Any ideas or pointers for making this app scale up to 100,000 records in the database would be much appreciated.
Edit - extra stats
This Instruments graph shows the same simulation as above (on iPad2), but includes the disk activity stats and you can see pretty plainly that all of the "not running at 100% CPU" time seems to be taken up with writing to disk.
I also ran same sync attempt running on the iOS simulator. Overall memory usage is more or less constant for each chunk except for a dictionary that contains object IDs that grows slightly over time (but these are not CoreData objects or anything that would affect saves, they are just NSNumbers). This dict is a small amount of memory compared to the total heap and so the problem is not running out of memory.
What is interesting about this test is that the CoreData Save instrument reports that the successive saves take roughly the same amount of time, which obviously conflicts with the CPU profiling information from the first set of results. It seems like CoreData thinks it is taking the same amount of time to push changes to the DB, but the DB itself (i.e. SQLite) suddenly takes a lot longer to actually stream those changes to disk.
I know this is an old issue, so this is probably no longer relevant for you, but it may be to someone else.
I've seen performance issues seeding a Core Data database over iCloud and discovered that if you have inverse relationships on the data model you can be hurt incredibly badly performance wise. The way iCloud transaction logging has been implemented, it actually seems to be an inevitable problem. Each transaction sent to iCloud (have a look at them on developer.icloud.com - they're just zipped up plists) records every relationship that is affected by a change. Unlike when you modify one end of an relationship in Core Data, and it takes care of the inverse end, the core data transaction log ends recording the changes at BOTH ends, rather than it working it out.
So if you have a 1 to many relationship, and you create another record which will end up hanging off the 'many' end - well the record at the '1' end will also be updated to reflect the fact a new additional record is now hanging off it. If you have an architecture that means you have a 'type' object that lots of 'data' objects hang off, then every time you add a new data object, the type one is going to have a transaction written for it as well - but here's the kicker, because the iCloud Core Data transactions record the ENTIRE state of edited entities, not just the changes, EVERY relationship already recorded against it is also added to the log, not just the one indicating the new subordinate record. This can quickly spiral out of control as the amount of data written grows as the number of relationships between entities grows - it ends up taking longer and longer to save batches.
I've answered a question a bit like this before here on the Apple dev forums which might be useful as I never seem to be able to describe this succinctly.
The easiest option to improve seeding performance if this scenario is what is impacting you is to switch inverse relationships off, but this isn't always an option.

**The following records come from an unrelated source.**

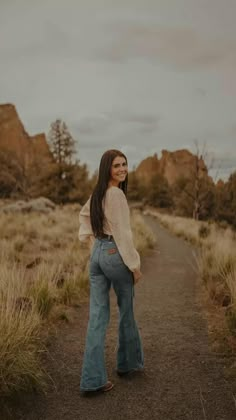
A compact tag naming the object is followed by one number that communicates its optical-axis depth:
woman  3.51
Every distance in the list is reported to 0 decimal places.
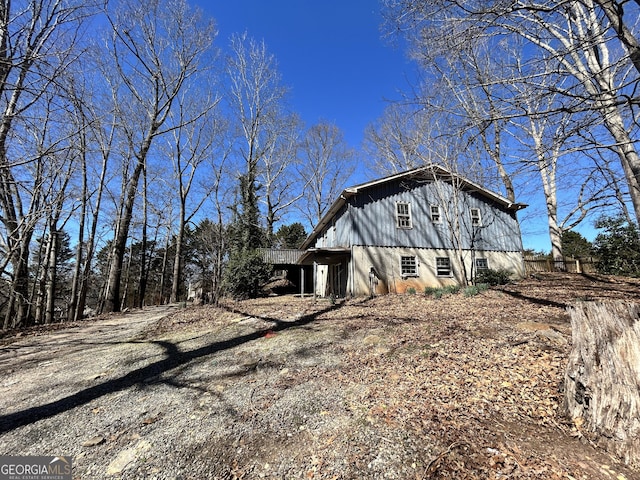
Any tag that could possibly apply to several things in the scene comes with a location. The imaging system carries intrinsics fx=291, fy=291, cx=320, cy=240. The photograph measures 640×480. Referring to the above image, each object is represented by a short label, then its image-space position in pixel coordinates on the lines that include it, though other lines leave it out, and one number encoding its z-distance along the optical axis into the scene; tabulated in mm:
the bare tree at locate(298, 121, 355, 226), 27844
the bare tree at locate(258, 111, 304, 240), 25280
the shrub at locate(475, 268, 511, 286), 12688
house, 13805
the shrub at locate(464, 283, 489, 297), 10633
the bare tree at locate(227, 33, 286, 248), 22188
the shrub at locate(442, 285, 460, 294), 11502
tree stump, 2525
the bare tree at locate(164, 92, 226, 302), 19798
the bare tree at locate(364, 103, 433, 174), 12816
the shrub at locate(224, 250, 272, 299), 16984
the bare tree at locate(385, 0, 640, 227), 3836
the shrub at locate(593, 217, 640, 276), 13727
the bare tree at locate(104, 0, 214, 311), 13363
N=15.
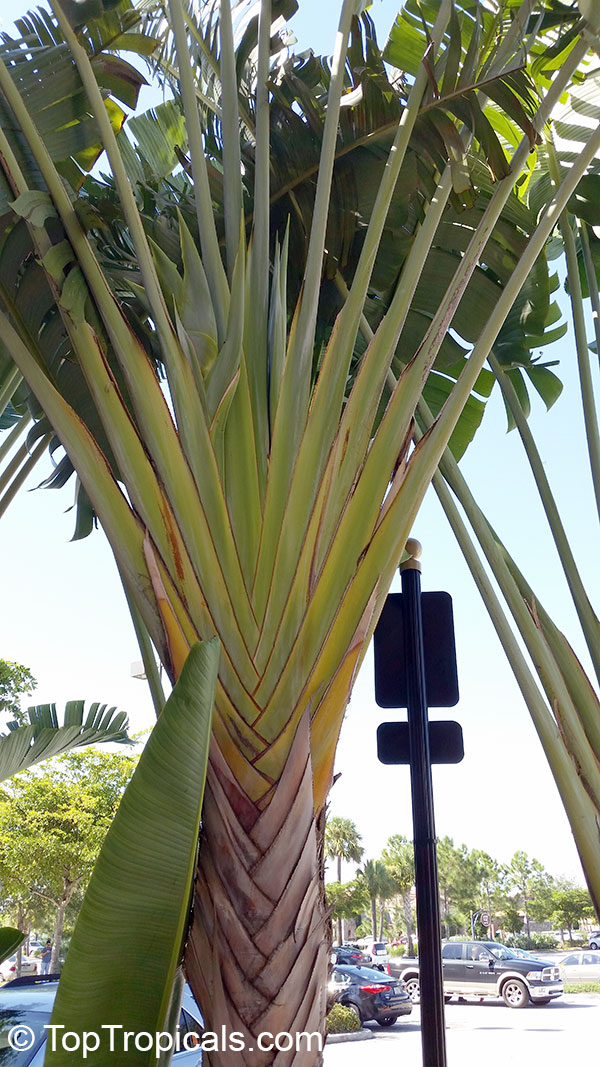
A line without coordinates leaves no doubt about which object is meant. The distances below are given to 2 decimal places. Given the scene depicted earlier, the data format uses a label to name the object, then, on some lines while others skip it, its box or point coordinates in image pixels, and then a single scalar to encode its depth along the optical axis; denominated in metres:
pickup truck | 16.88
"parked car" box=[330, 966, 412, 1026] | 14.01
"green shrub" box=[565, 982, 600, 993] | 21.03
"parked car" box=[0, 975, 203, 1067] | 3.57
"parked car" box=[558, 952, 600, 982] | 25.95
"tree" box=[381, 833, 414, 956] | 45.08
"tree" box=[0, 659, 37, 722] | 10.28
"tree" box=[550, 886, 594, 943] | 41.06
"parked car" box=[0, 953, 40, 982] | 22.23
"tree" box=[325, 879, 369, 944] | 39.47
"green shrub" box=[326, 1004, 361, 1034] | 13.22
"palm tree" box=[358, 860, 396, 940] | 50.38
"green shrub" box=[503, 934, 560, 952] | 40.34
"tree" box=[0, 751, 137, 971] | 14.56
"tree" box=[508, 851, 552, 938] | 45.34
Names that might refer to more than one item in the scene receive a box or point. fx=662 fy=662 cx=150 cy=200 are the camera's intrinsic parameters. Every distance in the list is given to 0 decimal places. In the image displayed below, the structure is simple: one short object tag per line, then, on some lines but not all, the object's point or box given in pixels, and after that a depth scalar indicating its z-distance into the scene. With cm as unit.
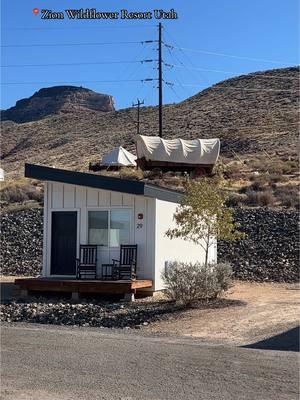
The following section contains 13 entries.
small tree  1523
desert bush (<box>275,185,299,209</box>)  2953
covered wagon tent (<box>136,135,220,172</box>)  3734
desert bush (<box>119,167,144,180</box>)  3619
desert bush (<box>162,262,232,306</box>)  1423
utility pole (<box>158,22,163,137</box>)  4794
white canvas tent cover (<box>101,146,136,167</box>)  4247
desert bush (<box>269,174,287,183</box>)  3519
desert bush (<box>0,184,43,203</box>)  3456
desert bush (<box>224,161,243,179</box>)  3781
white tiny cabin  1680
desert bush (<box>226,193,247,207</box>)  3020
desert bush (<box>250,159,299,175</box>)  3880
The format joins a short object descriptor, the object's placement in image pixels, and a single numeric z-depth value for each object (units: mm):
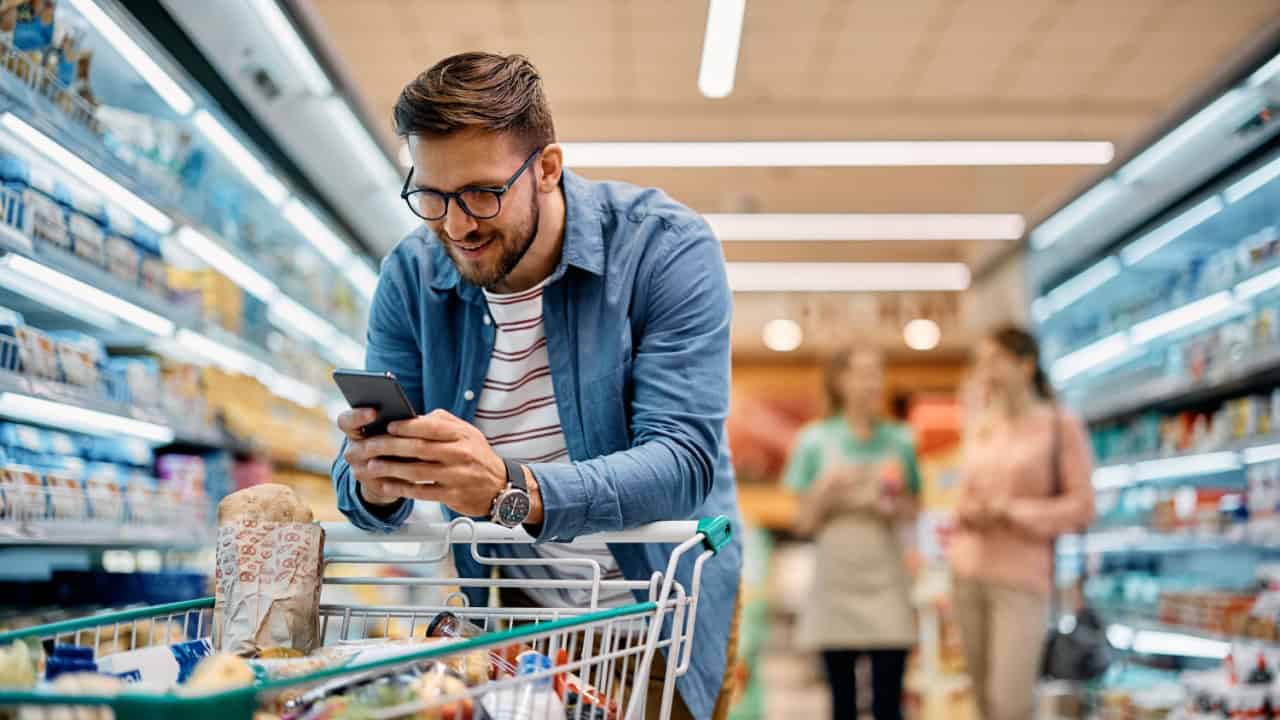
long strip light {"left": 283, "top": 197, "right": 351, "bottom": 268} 5031
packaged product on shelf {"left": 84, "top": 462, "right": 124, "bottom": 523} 3162
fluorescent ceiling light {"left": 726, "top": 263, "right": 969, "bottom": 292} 11969
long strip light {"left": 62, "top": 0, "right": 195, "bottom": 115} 3059
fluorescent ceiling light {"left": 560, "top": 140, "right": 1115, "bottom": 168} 8430
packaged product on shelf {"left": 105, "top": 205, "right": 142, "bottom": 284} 3205
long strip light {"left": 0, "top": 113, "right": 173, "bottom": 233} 2600
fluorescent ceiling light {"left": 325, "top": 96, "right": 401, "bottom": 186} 4814
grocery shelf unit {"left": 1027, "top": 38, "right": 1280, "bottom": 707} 4934
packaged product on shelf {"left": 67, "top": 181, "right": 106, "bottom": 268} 2965
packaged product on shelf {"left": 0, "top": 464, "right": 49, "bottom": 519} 2673
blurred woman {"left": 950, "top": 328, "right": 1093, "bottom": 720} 4496
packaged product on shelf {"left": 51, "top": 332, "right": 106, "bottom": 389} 3008
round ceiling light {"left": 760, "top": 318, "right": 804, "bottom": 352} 13359
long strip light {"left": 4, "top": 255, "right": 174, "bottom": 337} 2732
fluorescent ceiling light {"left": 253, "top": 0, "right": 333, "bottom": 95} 3934
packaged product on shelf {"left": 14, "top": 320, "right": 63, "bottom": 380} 2775
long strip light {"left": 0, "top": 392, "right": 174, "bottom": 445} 2971
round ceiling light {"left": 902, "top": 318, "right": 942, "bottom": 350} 13141
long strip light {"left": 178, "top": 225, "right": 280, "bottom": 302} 3756
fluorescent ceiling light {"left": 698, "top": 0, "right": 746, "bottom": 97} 5898
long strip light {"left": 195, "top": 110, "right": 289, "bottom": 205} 3922
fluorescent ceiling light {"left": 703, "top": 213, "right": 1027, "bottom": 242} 10055
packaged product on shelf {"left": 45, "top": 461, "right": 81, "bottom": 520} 2904
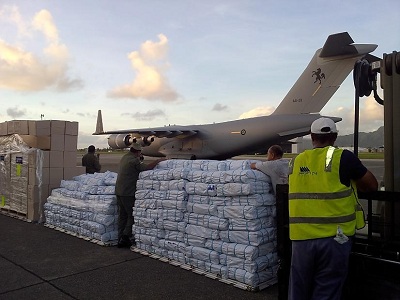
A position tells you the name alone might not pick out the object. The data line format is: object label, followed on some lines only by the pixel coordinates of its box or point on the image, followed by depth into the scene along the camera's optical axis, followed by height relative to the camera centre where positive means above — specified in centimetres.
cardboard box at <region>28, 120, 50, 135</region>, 888 +76
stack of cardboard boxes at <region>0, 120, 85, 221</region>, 859 -8
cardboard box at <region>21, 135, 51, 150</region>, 884 +41
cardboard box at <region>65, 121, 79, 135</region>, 921 +78
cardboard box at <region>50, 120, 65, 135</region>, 900 +78
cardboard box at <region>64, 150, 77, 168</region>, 907 -1
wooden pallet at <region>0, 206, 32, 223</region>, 885 -142
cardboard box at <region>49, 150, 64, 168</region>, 883 -2
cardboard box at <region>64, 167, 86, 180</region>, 902 -33
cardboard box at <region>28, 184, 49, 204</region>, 852 -82
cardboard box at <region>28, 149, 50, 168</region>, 863 -2
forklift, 281 -59
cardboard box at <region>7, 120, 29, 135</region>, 916 +80
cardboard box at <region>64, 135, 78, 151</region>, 916 +41
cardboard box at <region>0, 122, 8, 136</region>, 988 +81
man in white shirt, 494 -12
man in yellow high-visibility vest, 270 -42
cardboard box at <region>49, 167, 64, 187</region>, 873 -40
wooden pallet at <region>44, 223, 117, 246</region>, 654 -150
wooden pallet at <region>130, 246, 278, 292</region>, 447 -154
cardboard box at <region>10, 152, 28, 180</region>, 893 -17
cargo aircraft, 1833 +201
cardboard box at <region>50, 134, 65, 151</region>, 893 +40
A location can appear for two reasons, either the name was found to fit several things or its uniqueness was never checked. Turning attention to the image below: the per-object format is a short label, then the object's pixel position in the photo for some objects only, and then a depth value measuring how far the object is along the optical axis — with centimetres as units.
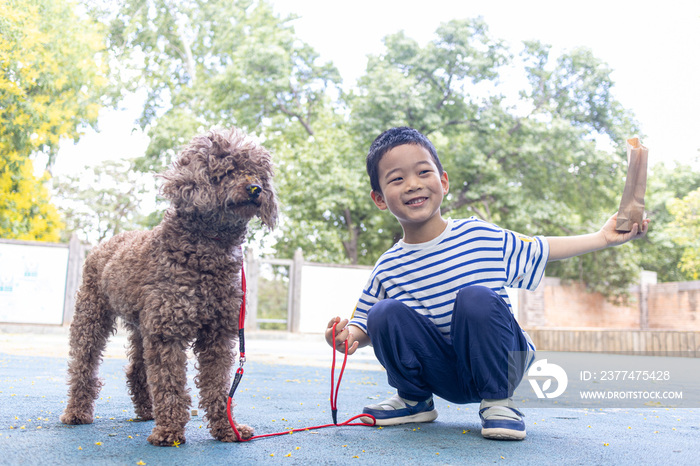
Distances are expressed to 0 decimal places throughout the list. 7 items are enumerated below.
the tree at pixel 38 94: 1077
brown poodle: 221
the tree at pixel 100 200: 2005
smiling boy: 232
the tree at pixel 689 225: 1764
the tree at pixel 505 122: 1617
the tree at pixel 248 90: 1620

More information about your implementation would help. For example, do you run this on the main thread or are you implementing background threads? However, I have seen this behavior before. When performing extensive batch operations using Core Data, it can slow down if not memory managed properly. Have you checked memory usage? Have you checked for leaks? Another thing to try is to make sure you are using NSAutoreleasePool correctly if needed. By draining the pool periodically, that may help performance.